En même temps les flammes commencèrent à s’élever, vinrent doucement lécher les pieds nus des condamnés comme pour goûter à la proie qui leur était offerte. Et l’ayant trouvée à leur goût elles s’élevèrent davantage encore, enlacèrent les victimes, les étreignirent, les happèrent.
– Horrible! horrible! murmura le Torero en portant sa main devant ses yeux. Quel crime a donc commis ce malheureux que j’ai connu bon vivant et plein d’avenir?
Il parlait pour lui-même. Il sursauta en entendant une voix qui murmurait à son oreille (la voix de Fausta qu’il avait oubliée):
– Il a commis le crime que tu rêves de commettre!… le crime pour lequel tu seras condamné comme lui, exécuté comme lui… si je n’arrive pas à te persuader.
– Quel crime? répéta machinalement le Torero.
– Il a entretenu des relations avec une hérétique qu’il a épousée.
– Oh! je comprends!… la Giralda! la bohémienne!… Mais la Giralda est catholique!

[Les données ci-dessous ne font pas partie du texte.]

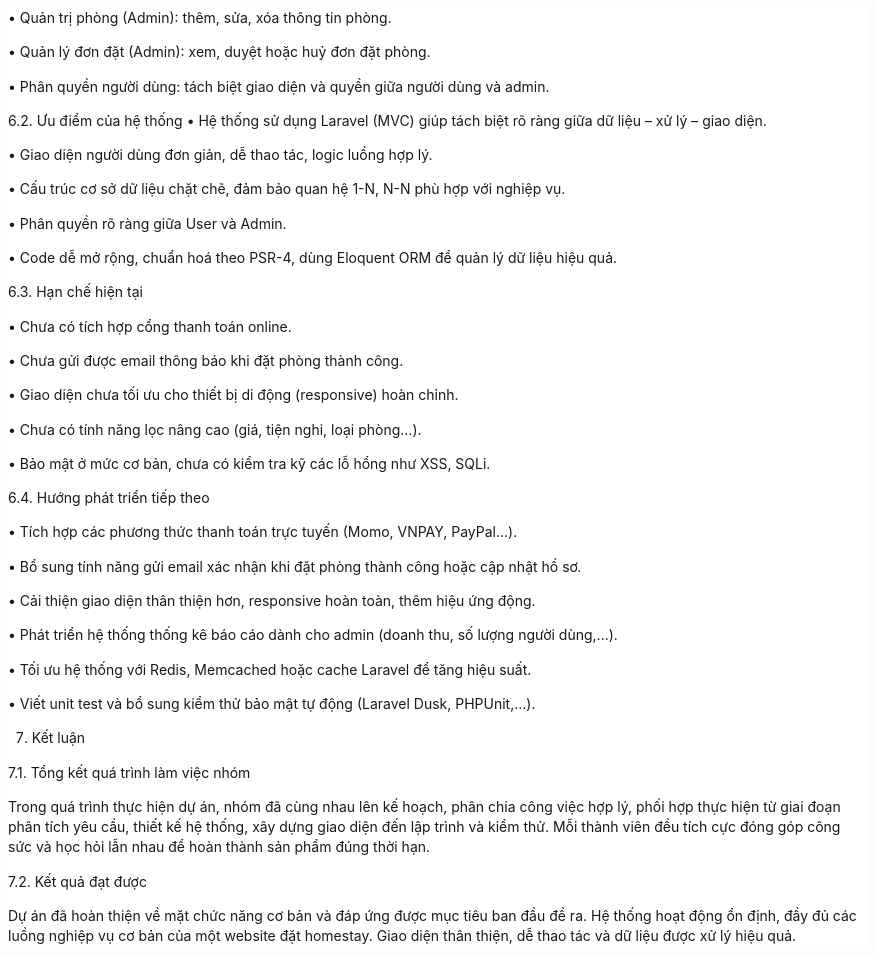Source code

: •	Quản trị phòng (Admin): thêm, sửa, xóa thông tin phòng.

•	Quản lý đơn đặt (Admin): xem, duyệt hoặc huỷ đơn đặt phòng.

•	Phân quyền người dùng: tách biệt giao diện và quyền giữa người dùng và admin.



 6.2. Ưu điểm của hệ thống
•
Hệ thống sử dụng Laravel (MVC) giúp tách biệt rõ ràng giữa dữ liệu – xử lý – giao diện.

•	Giao diện người dùng đơn giản, dễ thao tác, logic luồng hợp lý.

•	Cấu trúc cơ sở dữ liệu chặt chẽ, đảm bảo quan hệ 1-N, N-N phù hợp với nghiệp vụ.

•	Phân quyền rõ ràng giữa User và Admin.

•	Code dễ mở rộng, chuẩn hoá theo PSR-4, dùng Eloquent ORM để quản lý dữ liệu hiệu quả.



6.3. Hạn chế hiện tại

•	Chưa có tích hợp cổng thanh toán online.

•	Chưa gửi được email thông báo khi đặt phòng thành công.

•	Giao diện chưa tối ưu cho thiết bị di động (responsive) hoàn chỉnh.

•	Chưa có tính năng lọc nâng cao (giá, tiện nghi, loại phòng...).

•	Bảo mật ở mức cơ bản, chưa có kiểm tra kỹ các lỗ hổng như XSS, SQLi.



6.4. Hướng phát triển tiếp theo

•	Tích hợp các phương thức thanh toán trực tuyến (Momo, VNPAY, PayPal...).

•	Bổ sung tính năng gửi email xác nhận khi đặt phòng thành công hoặc cập nhật hồ sơ.

•	Cải thiện giao diện thân thiện hơn, responsive hoàn toàn, thêm hiệu ứng động.

•	Phát triển hệ thống thống kê báo cáo dành cho admin (doanh thu, số lượng người dùng,...).

•	Tối ưu hệ thống với Redis, Memcached hoặc cache Laravel để tăng hiệu suất.

•	Viết unit test và bổ sung kiểm thử bảo mật tự động (Laravel Dusk, PHPUnit,...).



7. Kết luận



7.1. Tổng kết quá trình làm việc nhóm

Trong quá trình thực hiện dự án, nhóm đã cùng nhau lên kế hoạch, phân chia công việc hợp lý, phối hợp thực hiện từ giai đoạn phân tích yêu cầu, thiết kế hệ thống, 
xây dựng giao diện đến lập trình và kiểm thử. Mỗi thành viên đều tích cực đóng góp công sức và học hỏi lẫn nhau để hoàn thành sản phẩm đúng thời hạn.

7.2. Kết quả đạt được

Dự án đã hoàn thiện về mặt chức năng cơ bản và đáp ứng được mục tiêu ban đầu đề ra. Hệ thống hoạt động ổn định, đầy đủ các luồng nghiệp vụ cơ bản của một website đặt homestay. Giao diện thân thiện, dễ thao tác và dữ liệu được xử lý hiệu quả.
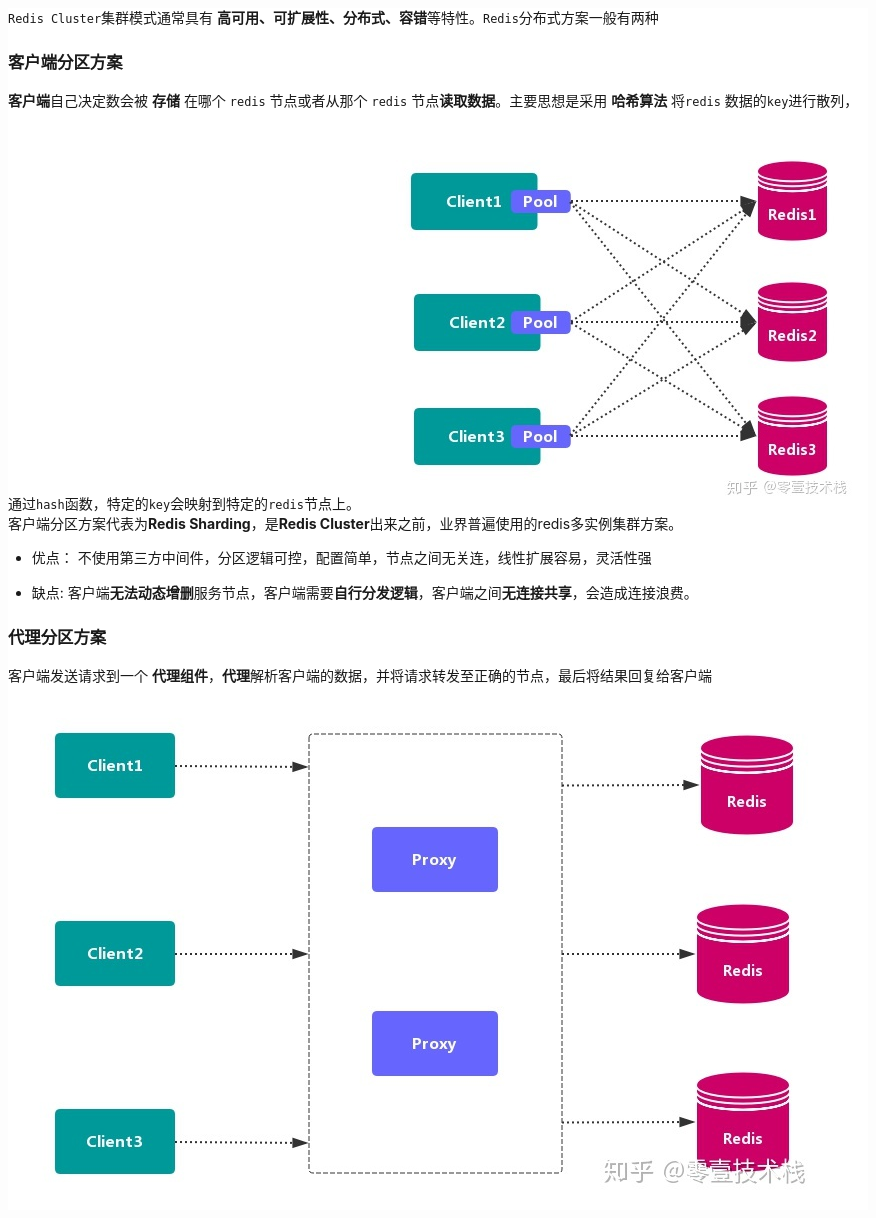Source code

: `Redis Cluster`集群模式通常具有 **高可用、可扩展性、分布式、容错**等特性。`Redis`分布式方案一般有两种

### 客户端分区方案

**客户端**自己决定数会被 **存储** 在哪个 `redis` 节点或者从那个 `redis` 节点**读取数据**。主要思想是采用 **哈希算法** 将`redis`
数据的`key`进行散列，通过`hash`函数，特定的`key`会映射到特定的`redis`节点上。
![](.img/客户端分区方案.jpg)
客户端分区方案代表为**Redis Sharding**，是**Redis Cluster**出来之前，业界普遍使用的redis多实例集群方案。

* 优点： 不使用第三方中间件，分区逻辑可控，配置简单，节点之间无关连，线性扩展容易，灵活性强

* 缺点: 客户端**无法动态增删**服务节点，客户端需要**自行分发逻辑**，客户端之间**无连接共享**，会造成连接浪费。

### 代理分区方案

客户端发送请求到一个 **代理组件**，**代理**解析客户端的数据，并将请求转发至正确的节点，最后将结果回复给客户端
![](.img/代理分区方案.jpg)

– Elle est bohémienne, dit rudement Fausta, elle est hérétique… ou du moins notoirement connue pour telle; cela suffit.
– Elle a été baptisée, se débattit le Torero.
– Qu’elle montre son acte de baptême… elle ne le pourra. Et, le pût-t-elle, elle a vécu en hérétique, cela suffit, te dis-je, et toi qui rêves d’unir ton sort au sien; tu seras traité comme celui-ci.
Elle montrait le bûcher.
– Quel est donc l’infâme qui impose de telles lois?
– Ton père.
– Mon père! encore! Mais qui est donc ce tigre altéré de sang que la nature maudite me donna pour père?
Comme il disait ces mots, il se fit un grand tapage au balcon d’un des somptueux palais bordant la place. Ce balcon, comme celui de Fausta, était resté, jusque-là, inoccupé. Et voilà que les larges portes-fenêtres, donnant accès au balcon, venaient de s’ouvrir toutes grandes, et une foule de seigneurs, de nobles dames, de prêtres et de moines se montraient par les baies.